DOCUMENT EXTRACT:
Practitioner Perspective

Vulnerability researchers and application security teams, especially those integrating third-party PoCs or automation scripts, are prime targets here. Threat actors recognize the growing reliance on public exploit code and are actively poisoning GitHub repositories with loaders and RATs like ChocoPoC. This attack narrows the gap between research and compromise: an unvetted script can quickly escalate from a local credential theft to granting persistent attacker access. Security teams must treat public PoCs, especially those exploiting new CVEs, as potentially hostile and rethink how they validate and sandbox code before execution.

APPLY WHAT YOU READ:
[1] For each statement about the commentary on poisoned exploit code, answer yes or no and quote the words of the commentary that decide it. (a) Threat actors are placing loaders and RATs in GitHub repositories. (b) Public PoCs that exploit new CVEs can be run without validation. (c) Vulnerability researchers are named among the prime targets.
[2] Proceed with the commentary on poisoned exploit code, starting after its last sentence.

Multi-view scene reconstruction records:
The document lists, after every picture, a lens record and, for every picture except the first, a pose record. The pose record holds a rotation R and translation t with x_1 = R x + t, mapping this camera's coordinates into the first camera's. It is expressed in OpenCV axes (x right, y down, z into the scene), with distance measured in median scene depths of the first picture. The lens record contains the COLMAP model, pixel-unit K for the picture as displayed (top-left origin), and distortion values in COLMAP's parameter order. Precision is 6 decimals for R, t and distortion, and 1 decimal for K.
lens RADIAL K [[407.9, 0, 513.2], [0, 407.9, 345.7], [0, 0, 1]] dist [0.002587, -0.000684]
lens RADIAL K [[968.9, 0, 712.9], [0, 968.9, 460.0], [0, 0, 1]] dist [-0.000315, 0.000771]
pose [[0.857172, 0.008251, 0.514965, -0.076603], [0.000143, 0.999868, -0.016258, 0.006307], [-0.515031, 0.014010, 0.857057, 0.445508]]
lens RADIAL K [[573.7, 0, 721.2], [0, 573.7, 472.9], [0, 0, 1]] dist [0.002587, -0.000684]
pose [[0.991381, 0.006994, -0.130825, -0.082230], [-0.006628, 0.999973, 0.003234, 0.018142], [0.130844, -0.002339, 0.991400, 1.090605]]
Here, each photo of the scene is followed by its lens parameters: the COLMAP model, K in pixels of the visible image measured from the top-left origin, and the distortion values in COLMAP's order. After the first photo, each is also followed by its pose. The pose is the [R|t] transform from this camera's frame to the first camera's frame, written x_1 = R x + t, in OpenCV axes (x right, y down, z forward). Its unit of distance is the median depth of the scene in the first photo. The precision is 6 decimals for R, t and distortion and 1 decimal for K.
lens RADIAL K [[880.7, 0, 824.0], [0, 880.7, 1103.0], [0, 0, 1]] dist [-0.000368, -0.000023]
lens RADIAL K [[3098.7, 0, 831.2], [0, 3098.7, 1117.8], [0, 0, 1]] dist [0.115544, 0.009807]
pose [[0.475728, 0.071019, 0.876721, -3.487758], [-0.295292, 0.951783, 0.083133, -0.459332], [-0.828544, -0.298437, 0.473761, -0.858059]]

EXPECTED OUTPUTS:
[1]
(a) Yes: "actively poisoning GitHub repositories with loaders and RATs like ChocoPoC"
(b) No: "Security teams must treat public PoCs, especially those exploiting new CVEs, as potentially hostile"
(c) Yes: "Vulnerability researchers and application security teams, especially those integrating third-party PoCs or automation scripts, are prime targets here."

[2]
Recommended Actions

  • Isolate and analyze all downloaded PoCs for new CVEs in disposable VMs before any use on production or research endpoints
  • Hunt for ChocoPoC RAT activity such as abnormal Python processes, connections to known C2 infrastructure, and unexpected credential access on systems used for exploit testing

Progress Kemp LoadMaster Pre-Auth RCE Flaw Faces Active Exploitation Attempts

Source: The Hacker News | Risk: Critical | Impacted: Network infrastructure teams, Organizations with public-facing Progress Kemp LoadMasters, Hybrid cloud network operators

Summary: A recently disclosed critical security flaw impacting Progress Kemp LoadMaster is seeing active exploitation attempts, according to an advisory from eSentire’s Threat Response Unit (TRU). The Canadian cybersecurity company said it identified exploitation attempts targeting CVE-2026-8037 (CVSS score: 9.6), an operating system (OS) command injection flaw that could be exploited to achieve.

Why it matters: Active exploitation of an unauthenticated command injection vulnerability in a widely deployed load balancer creates a high risk of disruptive or covert compromise, especially in environments with exposed management interfaces.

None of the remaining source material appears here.